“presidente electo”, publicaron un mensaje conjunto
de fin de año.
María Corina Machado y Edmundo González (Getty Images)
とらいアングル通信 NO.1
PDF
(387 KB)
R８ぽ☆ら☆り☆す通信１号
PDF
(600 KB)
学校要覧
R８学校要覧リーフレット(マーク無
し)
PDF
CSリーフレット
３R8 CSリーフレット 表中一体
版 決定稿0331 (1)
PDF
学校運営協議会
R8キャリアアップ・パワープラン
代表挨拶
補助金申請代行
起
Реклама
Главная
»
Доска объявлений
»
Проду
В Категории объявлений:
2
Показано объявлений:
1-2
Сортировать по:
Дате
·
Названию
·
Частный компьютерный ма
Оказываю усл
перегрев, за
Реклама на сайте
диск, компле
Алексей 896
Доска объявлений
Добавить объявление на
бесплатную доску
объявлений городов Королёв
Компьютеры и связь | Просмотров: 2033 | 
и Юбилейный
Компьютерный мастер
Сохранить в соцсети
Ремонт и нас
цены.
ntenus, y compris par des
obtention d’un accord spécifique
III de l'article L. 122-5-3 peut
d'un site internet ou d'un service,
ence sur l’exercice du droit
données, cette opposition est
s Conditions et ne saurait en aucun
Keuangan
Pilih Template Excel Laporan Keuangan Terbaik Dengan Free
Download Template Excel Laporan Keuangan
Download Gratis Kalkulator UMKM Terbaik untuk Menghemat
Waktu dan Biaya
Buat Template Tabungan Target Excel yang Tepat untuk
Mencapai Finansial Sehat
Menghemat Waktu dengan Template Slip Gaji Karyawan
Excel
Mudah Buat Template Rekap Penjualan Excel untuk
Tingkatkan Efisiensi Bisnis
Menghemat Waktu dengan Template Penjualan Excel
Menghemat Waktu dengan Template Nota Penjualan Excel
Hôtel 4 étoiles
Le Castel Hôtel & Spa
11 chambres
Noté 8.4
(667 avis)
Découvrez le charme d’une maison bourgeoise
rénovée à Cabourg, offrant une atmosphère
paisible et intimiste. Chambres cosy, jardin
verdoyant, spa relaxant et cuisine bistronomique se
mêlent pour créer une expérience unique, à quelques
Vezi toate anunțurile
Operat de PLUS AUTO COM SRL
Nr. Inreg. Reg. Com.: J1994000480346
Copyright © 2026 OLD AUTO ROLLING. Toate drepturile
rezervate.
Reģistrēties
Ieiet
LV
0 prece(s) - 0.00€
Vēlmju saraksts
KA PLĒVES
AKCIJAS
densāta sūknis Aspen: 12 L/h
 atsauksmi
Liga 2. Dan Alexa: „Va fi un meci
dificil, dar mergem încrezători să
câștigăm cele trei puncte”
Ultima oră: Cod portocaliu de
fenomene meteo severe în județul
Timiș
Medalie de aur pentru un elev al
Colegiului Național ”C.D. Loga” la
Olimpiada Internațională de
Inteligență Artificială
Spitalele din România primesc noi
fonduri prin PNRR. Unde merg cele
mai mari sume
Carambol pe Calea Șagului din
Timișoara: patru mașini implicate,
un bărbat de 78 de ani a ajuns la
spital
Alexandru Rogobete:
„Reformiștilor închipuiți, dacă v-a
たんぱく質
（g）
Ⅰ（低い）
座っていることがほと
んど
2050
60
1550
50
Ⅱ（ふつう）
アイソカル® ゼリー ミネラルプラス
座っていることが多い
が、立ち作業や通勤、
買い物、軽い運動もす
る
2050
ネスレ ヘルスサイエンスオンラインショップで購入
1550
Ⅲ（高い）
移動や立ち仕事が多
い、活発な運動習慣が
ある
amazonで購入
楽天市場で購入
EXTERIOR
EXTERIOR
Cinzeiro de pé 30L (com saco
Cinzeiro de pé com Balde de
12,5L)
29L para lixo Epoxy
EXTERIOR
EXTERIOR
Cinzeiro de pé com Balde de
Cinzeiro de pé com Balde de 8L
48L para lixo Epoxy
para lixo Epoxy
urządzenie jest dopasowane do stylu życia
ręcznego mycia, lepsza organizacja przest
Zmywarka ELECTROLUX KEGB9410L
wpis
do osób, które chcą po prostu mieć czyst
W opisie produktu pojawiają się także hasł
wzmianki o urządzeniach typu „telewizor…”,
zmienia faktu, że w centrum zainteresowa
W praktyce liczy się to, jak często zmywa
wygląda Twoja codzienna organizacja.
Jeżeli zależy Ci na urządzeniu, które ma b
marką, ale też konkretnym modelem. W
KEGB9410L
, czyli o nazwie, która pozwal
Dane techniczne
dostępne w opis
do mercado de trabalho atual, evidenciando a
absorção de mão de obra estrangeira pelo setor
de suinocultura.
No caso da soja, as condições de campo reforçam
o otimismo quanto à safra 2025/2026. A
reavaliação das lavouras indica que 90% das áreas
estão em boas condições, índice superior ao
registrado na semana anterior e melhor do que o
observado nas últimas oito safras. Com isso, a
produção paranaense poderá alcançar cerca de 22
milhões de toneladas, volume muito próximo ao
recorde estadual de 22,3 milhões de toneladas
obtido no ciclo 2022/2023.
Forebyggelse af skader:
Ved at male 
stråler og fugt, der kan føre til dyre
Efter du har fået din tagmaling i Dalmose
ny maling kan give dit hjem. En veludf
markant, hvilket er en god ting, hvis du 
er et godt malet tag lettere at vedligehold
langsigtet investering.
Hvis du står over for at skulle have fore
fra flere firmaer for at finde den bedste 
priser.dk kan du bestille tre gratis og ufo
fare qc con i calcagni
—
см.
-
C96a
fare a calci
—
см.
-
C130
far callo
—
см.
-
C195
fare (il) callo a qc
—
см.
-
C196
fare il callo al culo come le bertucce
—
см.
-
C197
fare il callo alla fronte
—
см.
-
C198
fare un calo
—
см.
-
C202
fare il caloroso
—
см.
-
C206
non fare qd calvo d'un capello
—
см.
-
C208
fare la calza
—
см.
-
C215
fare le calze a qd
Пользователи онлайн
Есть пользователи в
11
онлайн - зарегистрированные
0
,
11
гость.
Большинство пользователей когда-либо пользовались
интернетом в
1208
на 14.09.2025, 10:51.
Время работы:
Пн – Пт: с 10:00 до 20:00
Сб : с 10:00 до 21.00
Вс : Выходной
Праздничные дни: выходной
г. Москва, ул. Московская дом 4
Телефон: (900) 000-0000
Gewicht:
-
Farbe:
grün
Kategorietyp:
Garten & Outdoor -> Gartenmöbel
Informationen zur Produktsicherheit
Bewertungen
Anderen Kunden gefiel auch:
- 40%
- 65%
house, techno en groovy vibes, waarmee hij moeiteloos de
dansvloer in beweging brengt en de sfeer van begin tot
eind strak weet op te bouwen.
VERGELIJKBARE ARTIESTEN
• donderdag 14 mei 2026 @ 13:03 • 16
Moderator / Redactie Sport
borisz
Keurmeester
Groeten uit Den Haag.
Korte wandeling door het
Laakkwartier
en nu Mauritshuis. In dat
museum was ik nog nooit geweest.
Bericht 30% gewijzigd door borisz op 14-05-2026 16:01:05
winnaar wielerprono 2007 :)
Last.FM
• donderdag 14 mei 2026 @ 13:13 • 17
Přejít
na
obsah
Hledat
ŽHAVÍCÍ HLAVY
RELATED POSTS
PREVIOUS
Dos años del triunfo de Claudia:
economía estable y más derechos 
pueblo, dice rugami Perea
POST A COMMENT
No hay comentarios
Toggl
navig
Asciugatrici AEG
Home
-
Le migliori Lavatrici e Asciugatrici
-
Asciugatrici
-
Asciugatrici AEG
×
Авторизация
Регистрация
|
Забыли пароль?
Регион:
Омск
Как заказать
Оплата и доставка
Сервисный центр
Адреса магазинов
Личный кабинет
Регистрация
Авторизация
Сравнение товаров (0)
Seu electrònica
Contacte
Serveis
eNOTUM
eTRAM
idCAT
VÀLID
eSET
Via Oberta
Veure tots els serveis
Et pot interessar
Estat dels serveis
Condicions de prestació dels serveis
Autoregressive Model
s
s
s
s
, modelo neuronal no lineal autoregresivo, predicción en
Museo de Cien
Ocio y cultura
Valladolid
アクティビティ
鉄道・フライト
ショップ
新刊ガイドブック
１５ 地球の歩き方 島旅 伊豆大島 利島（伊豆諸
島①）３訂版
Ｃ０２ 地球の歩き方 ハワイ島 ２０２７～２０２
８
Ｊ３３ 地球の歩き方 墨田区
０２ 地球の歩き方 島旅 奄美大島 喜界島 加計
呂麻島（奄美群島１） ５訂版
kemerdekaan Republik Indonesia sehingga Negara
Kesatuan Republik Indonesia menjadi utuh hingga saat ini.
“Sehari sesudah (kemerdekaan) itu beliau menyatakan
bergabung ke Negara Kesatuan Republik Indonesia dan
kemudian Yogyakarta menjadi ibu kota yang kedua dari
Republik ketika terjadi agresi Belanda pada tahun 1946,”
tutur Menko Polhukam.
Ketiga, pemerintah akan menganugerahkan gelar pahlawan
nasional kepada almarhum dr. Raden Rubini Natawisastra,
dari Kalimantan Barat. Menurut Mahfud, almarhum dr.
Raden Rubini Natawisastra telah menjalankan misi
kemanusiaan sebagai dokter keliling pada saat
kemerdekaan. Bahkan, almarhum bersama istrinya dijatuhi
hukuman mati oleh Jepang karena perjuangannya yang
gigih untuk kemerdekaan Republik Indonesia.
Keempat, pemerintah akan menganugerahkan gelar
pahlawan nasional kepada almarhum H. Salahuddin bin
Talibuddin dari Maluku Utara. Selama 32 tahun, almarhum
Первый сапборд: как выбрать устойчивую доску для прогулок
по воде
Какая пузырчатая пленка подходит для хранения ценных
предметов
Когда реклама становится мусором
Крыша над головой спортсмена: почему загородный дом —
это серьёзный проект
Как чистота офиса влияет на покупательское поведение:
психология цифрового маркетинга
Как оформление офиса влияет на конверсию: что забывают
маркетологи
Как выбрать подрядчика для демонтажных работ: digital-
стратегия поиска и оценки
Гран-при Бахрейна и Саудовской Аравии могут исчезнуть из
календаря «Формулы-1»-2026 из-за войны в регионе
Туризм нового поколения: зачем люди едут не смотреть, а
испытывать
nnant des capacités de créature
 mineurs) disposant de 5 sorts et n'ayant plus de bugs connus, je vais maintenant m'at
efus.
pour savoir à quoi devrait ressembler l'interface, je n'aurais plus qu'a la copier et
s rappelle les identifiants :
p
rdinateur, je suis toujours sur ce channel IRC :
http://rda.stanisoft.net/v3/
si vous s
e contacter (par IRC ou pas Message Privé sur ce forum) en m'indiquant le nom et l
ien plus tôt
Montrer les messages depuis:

+--

Reproduce the lines above word for word, from the very first one through the line containing "d'un site internet", with both ends included.

“presidente electo”, publicaron un mensaje conjunto
de fin de año.
María Corina Machado y Edmundo González (Getty Images)
とらいアングル通信 NO.1
PDF
(387 KB)
R８ぽ☆ら☆り☆す通信１号
PDF
(600 KB)
学校要覧
R８学校要覧リーフレット(マーク無
し)
PDF
CSリーフレット
３R8 CSリーフレット 表中一体
版 決定稿0331 (1)
PDF
学校運営協議会
R8キャリアアップ・パワープラン
代表挨拶
補助金申請代行
起
Реклама
Главная
»
Доска объявлений
»
Проду
В Категории объявлений:
2
Показано объявлений:
1-2
Сортировать по:
Дате
·
Названию
·
Частный компьютерный ма
Оказываю усл
перегрев, за
Реклама на сайте
диск, компле
Алексей 896
Доска объявлений
Добавить объявление на
бесплатную доску
объявлений городов Королёв
Компьютеры и связь | Просмотров: 2033 | 
и Юбилейный
Компьютерный мастер
Сохранить в соцсети
Ремонт и нас
цены.
ntenus, y compris par des
obtention d’un accord spécifique
III de l'article L. 122-5-3 peut
d'un site internet ou d'un service,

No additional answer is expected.